Yes the story invites the inevtiable, insipid jokes about Microsoft and unstable software. Some are even clever. Some might even be funny.
It is worth pointing out the scale of this proejct for those who can't (or won't) accept it: cars are simpler than general purpose computers. Yes, cars are complicated machines with lots of interworking parts. However, the hardware installation on a car is fixed (within paramters) whereas today's general purpose PCs are not.
The flexibility of modern computer peripherals makes for seemingly endless combinations of hardware and existing software. Microsoft attempts to support quite a few of those combinations, with the mixed results we see today.
But cars are a different beast. I bet it's possible to get good test coverage of this car software through test driving. The scope is that much smaller. Think of your favorite console game; has it crashed recently? Ever? It is possible to create software that passes some reliability metric with a fixed hardware platform. A general purpose OS would be hard pressed to make that guarantee.
Microsoft could get this right technically speaking. It remains to be if they do.
Oh, and is it a good idea? I wouldn't buy one :)
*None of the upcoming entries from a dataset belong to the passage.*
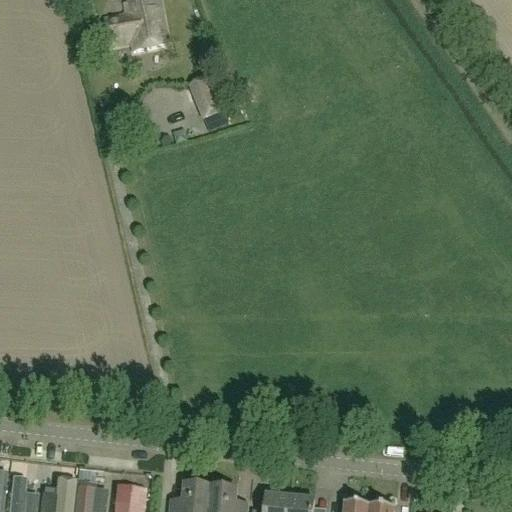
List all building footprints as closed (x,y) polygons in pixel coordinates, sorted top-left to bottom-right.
[(172,46),(161,0),(152,0),(124,6),(126,17),(105,22),(110,50),(132,45),(134,54),(168,47),(172,46)] [(191,90),(205,122),(223,115),(210,83),(191,90)] [(256,102),(249,87),(229,96),(236,111),(256,102)] [(0,511),(4,511),(9,472),(0,470),(0,511)] [(15,477),(11,511),(34,511),(39,480),(15,477)] [(72,511),(76,482),(61,481),(57,511),(72,511)] [(117,485),(114,511),(143,511),(146,488),(117,485)] [(102,511),(105,491),(88,489),(85,511),(102,511)] [(209,511),(211,493),(185,490),(183,506),(171,505),(170,511),(209,511)] [(211,493),(209,511),(247,511),(248,509),(236,508),(237,496),(211,493)] [(289,511),(290,503),(266,500),(264,511),(289,511)] [(313,511),(315,505),(290,503),(289,511),(313,511)]
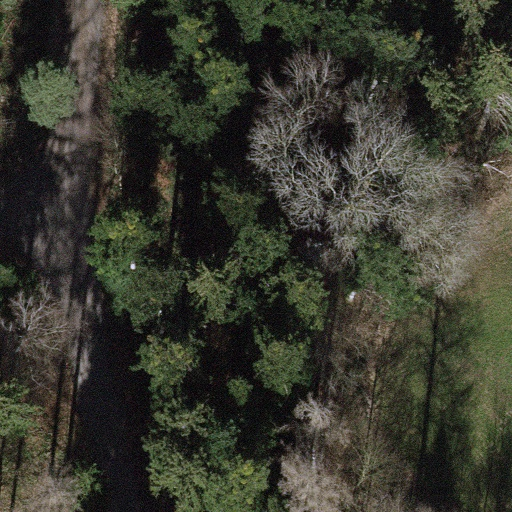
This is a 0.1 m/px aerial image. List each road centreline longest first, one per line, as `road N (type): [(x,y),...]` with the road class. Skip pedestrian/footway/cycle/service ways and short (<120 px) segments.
road 1 (track): [(125,511),(83,315),(27,222)]
road 2 (track): [(27,222),(69,164),(92,0)]
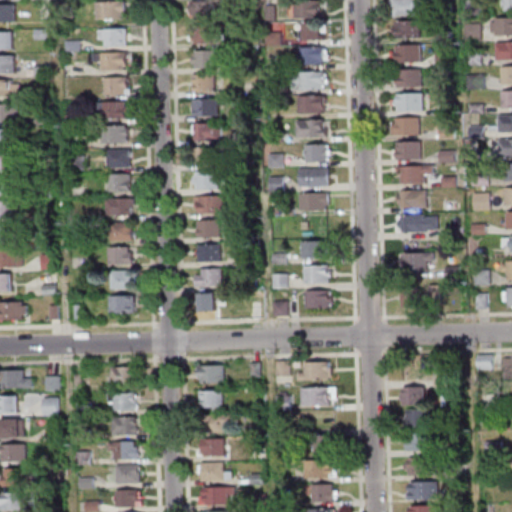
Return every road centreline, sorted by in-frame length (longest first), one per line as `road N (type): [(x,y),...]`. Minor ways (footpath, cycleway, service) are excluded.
road 1 (residential): [(177,511),(160,0)]
road 2 (residential): [(379,511),(363,0)]
road 3 (residential): [(0,345),(511,332)]
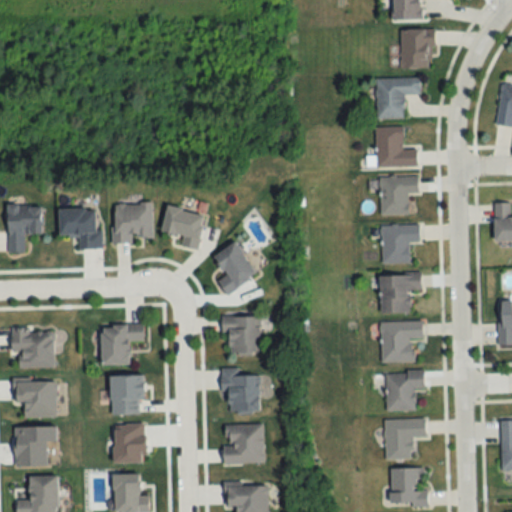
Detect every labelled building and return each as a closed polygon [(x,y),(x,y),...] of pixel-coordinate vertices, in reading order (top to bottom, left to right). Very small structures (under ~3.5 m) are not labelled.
[(393,0),(394,20),(422,20),(422,0),(393,0)] [(400,29),(400,68),(431,68),(431,29),(400,29)] [(404,118),(403,94),(420,94),(420,77),(375,78),(376,119),(404,118)] [(511,85),(501,84),(496,125),(511,126),(511,85)] [(376,167),(417,167),(417,148),(406,148),(405,126),(375,127),(376,167)] [(418,194),(418,177),(380,177),(380,215),(408,215),(408,194),(418,194)] [(151,204),(114,204),(114,241),(152,241),(151,204)] [(494,241),(511,241),(511,215),(510,216),(510,204),(494,204),(494,241)] [(8,251),(25,251),(25,234),(41,235),(42,205),(8,205),(8,251)] [(205,214),(167,207),(162,234),(183,238),(181,246),(198,249),(205,214)] [(60,237),(78,236),(78,249),(100,249),(99,208),(59,209),(60,237)] [(381,264),(409,264),(409,243),(419,243),(419,226),(381,226),(381,264)] [(214,256),(227,275),(217,281),(227,295),(257,275),(235,242),(214,256)] [(380,315),(410,315),(410,292),(421,291),(421,275),(379,276),(380,315)] [(511,301),(498,302),(498,347),(511,346),(511,301)] [(226,353),(260,353),(260,316),(226,316),(226,353)] [(381,363),(413,363),(412,340),(423,339),(423,322),(380,323),(381,363)] [(130,342),(144,342),(144,325),(102,326),(103,365),(131,365),(130,342)] [(54,368),(54,330),(13,330),(13,368),(54,368)] [(230,392),(230,413),(259,413),(259,369),(221,369),(221,392),(230,392)] [(385,373),(386,412),(416,412),(415,390),(424,390),(424,372),(385,373)] [(384,420),(384,460),(412,460),(412,438),(425,438),(425,420),(384,420)] [(501,470),(511,470),(511,420),(501,421),(501,470)] [(224,465),(263,465),(263,424),(224,424),(224,465)] [(389,470),(391,507),(427,506),(427,489),(425,489),(424,468),(389,470)] [(114,474),(114,511),(148,511),(149,496),(139,496),(139,474),(114,474)] [(58,511),(58,476),(29,476),(30,500),(15,500),(15,511),(58,511)] [(235,511),(267,511),(268,486),(224,487),(225,507),(236,507),(235,511)]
Just a few weeks ago my wife and I were leaving a restaurant's parking lot after dinner and the engine was running really rough. I mean really, really rough, and this truck has always run fine before. It coughed and it gasped, and the power was just not there. I stopped and started the engine, but it still continued to run rough. I got maybe a half mile down the road when I realized I wasn't even going to make it home.
I pulled to the shoulder, and was going to phone my son to come pick us up when I said "hey, what happens if I reboot this thing?" So I turned off the engine, let it sit totally dark for about five seconds, then started it up. It started right up and took off, no problems, no choking, no gasping.
A cold reboot fixed my truck.
And now Microsoft wants them to run WINDOWS on this thing? Words fail me.